MATERIAL SUPPLIED ::
________________
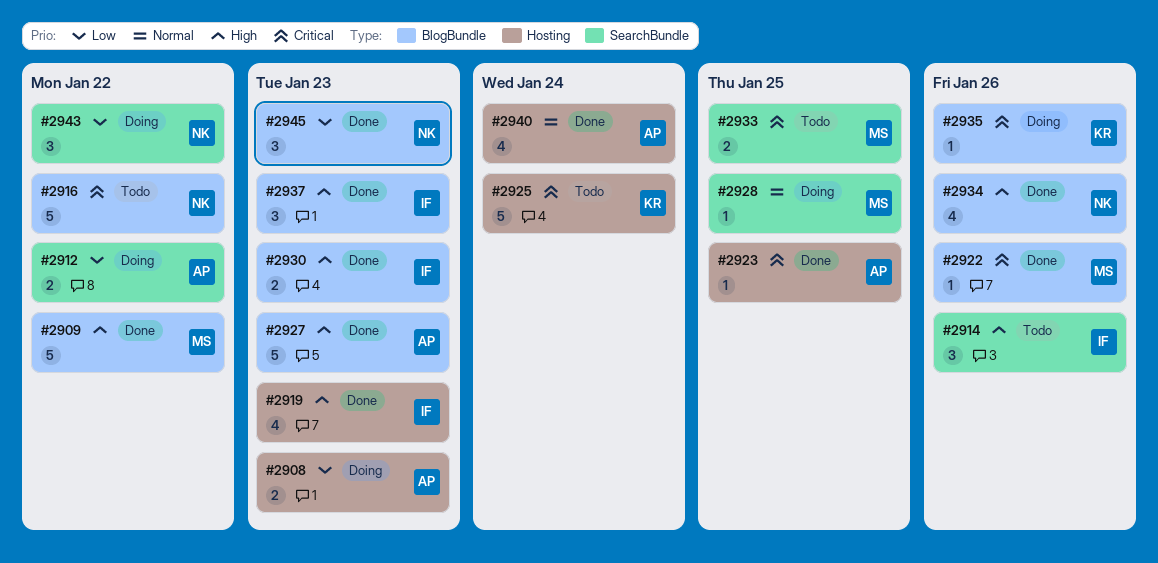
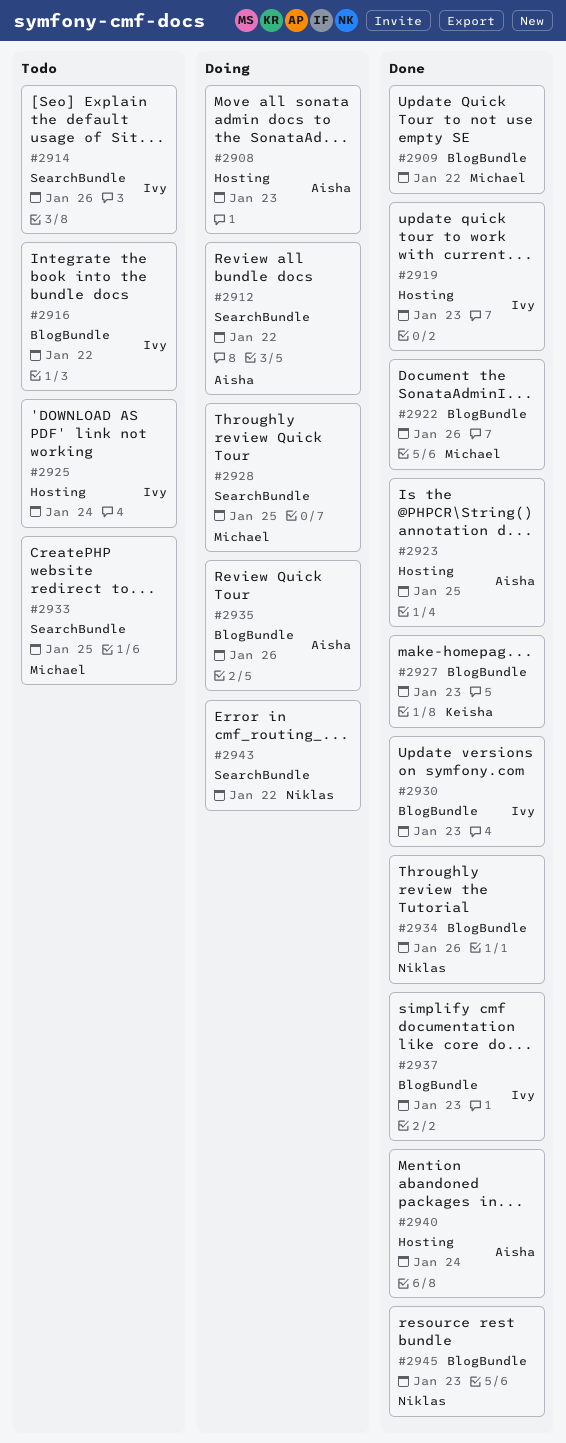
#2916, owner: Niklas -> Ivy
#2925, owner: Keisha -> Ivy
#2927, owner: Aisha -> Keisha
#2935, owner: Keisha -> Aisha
________________
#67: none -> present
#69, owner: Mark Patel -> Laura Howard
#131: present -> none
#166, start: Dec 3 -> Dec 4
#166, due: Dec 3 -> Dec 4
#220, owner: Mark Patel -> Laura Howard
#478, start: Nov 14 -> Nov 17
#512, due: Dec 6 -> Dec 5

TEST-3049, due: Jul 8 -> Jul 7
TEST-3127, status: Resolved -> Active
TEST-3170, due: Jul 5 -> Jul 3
________________
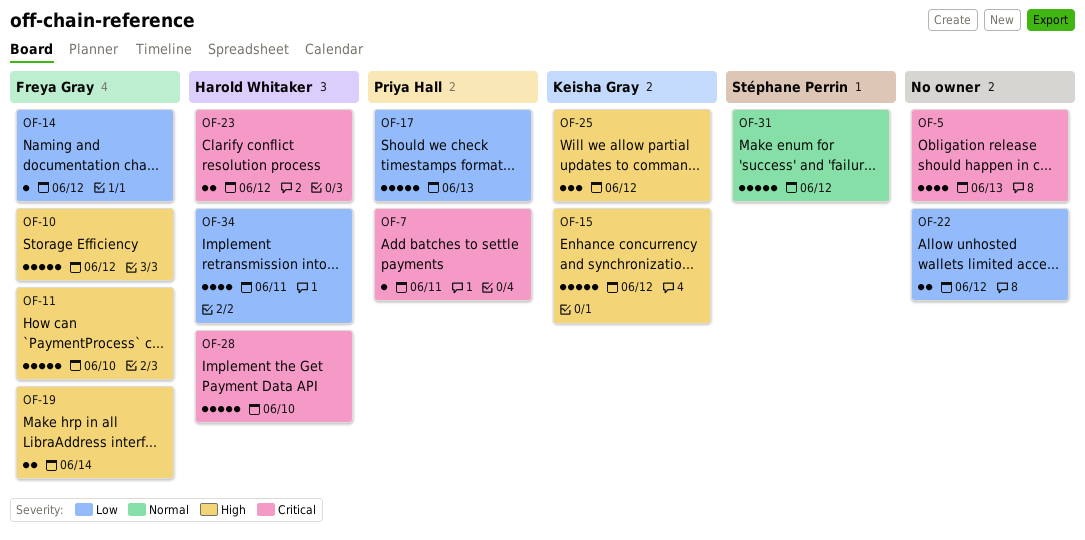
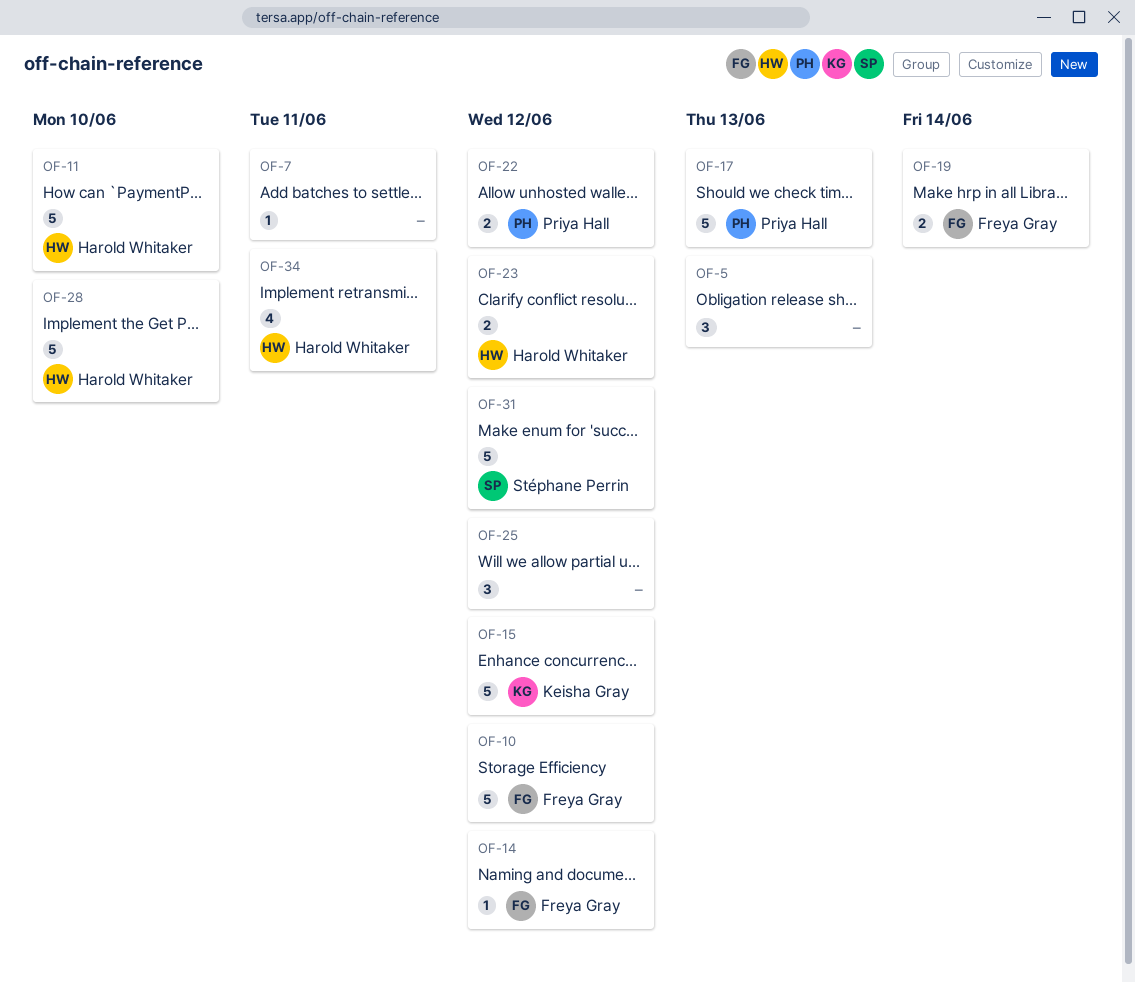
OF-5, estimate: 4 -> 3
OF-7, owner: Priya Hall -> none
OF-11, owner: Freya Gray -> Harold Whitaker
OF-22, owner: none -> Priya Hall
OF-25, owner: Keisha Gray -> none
________________
TASK TO CARRY OUT :: Search the material for "start" and copy each matching line.

TASK ANSWER ::
#166, start: Dec 3 -> Dec 4
#478, start: Nov 14 -> Nov 17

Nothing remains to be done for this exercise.